Another Spectacular Layer-2 Failure
Matjaž Straus started the SINOG 2 meeting I attended last week with a great story: during the RIPE70 meeting (just as I was flying home), Amsterdam Internet Exchange (AMS-IX) crashed.
Here’s how the AMS-IX failure impacted ATLAS probes (world-wide monitoring system run by RIPE) – no wonder, as RIPE uses AMS-IX for their connectivity.
My friend Jeremy Stretch saved the daily traffic graph for posterity in one of his tweets:
As you can see from the graph, Internet lost 2 Tbps of transit capacity, and many networks using AMS-IX (including some cloud services providers) were severely impacted.
You might wonder what the root cause for the outage was. Here’s the relevant tweet:
As I said many times before, it’s not a question of whether a large layer-2 fabric will crash, it’s only the question of when and how badly.
Also, keep in mind that there are a few significant differences between AMS-IX and clueless geniuses that tell you to build large layer-2 fabric (hopefully stretched across two data centers):
- AMS-IX is one of the large Internet exchanges and they usually know what they’re doing… and still bad things happen;
- AMS-IX has been in business for almost 20 years and thus has significant operational experience. They’ve learned loads of lessons during past outages and have built their own tools (like ARP sponge) to make their infrastructure more reliable;
- Internet exchanges that don’t want to dictate routing policies of their members have to be layer-2 fabrics (the proof is left as an exercise for the reader), while your data center doesn’t have to be.
Want Even More Horror Stories?
Jay Swan pointed me to a recent Cisco Live presentation (BRKDCT-3102), which documented several interesting layer-2 failures, including a split-brain cluster – I was telling people about these scenarios for years, and it’s so nice to have corroboration from a major vendor (not sure what the evangelists of layer-2 fabrics and DCI solutions working for that same vendor think about that presentation ;).
-bgolab
Multiple mistakes during upgrade, missing communication, loss of monitoring, lack of responsiveness during customer request/complaints.

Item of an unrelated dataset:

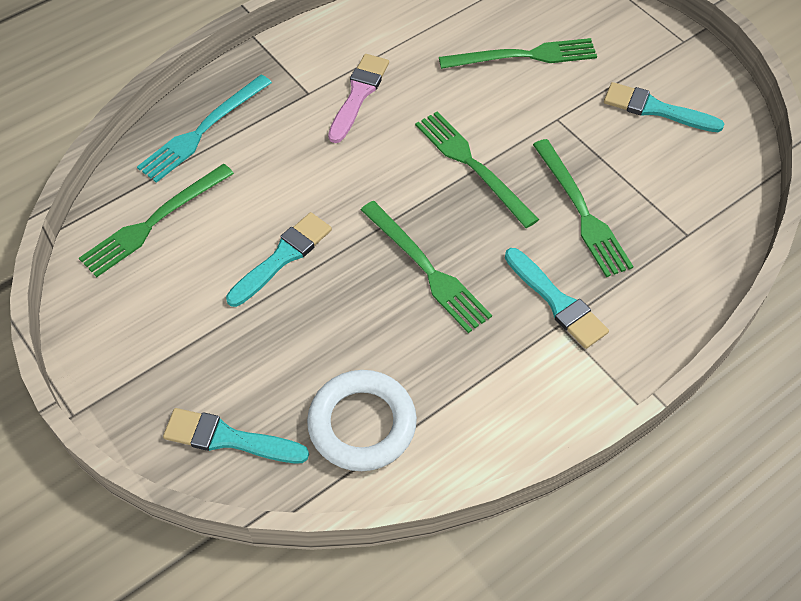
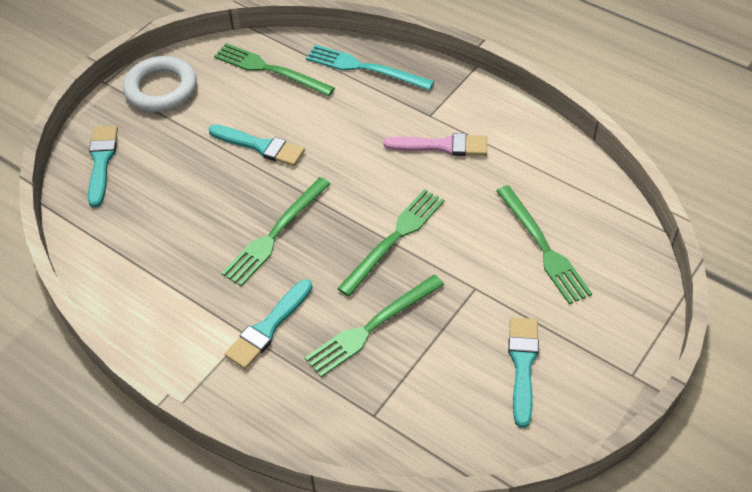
camera: 75 degrees right, 5 degrees down
white ring [307,370,417,471] -> white ring moved to [123,56,197,112]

We have been reassured they are handling these bad behavior, but we still have faults related to humans too often, the RIPE70 case being the top of the iceberg.
Other IX seems to handle things a little better, even if I have to admit their network being a lot simpler.. Nevertheless these fault are not related to net complexity, but rather to user actions.
See recent BGP leak from June 12-th, which caused serious problems for 2 hours:
www.bgpmon.net/massive-route-leak-cause-internet-slowdown/
On a L3 IXP, you'd eventually peer with the router's BGP instance, and add your netowrk's routes to the IXP's routing tables.
Now, you'd want to establish a direct session to another member to offer different routes and discard the common routing information for your prefixes.
Why couldn't you encapsulate that with any protocol supported in hardware by your router (GRE, IPIP, L2TPv3…) ? Of course it looks like a waste of ressources, but it would remove complexity from the IXP itself, making it even more robust…
There are probably other considerations that I'm not aware of as well - in any case, all big IXPs use L2 approach (and some new ones use customer-L2-over-transport-IP for internal stability) - either they're all stupid, or we're missing something ;)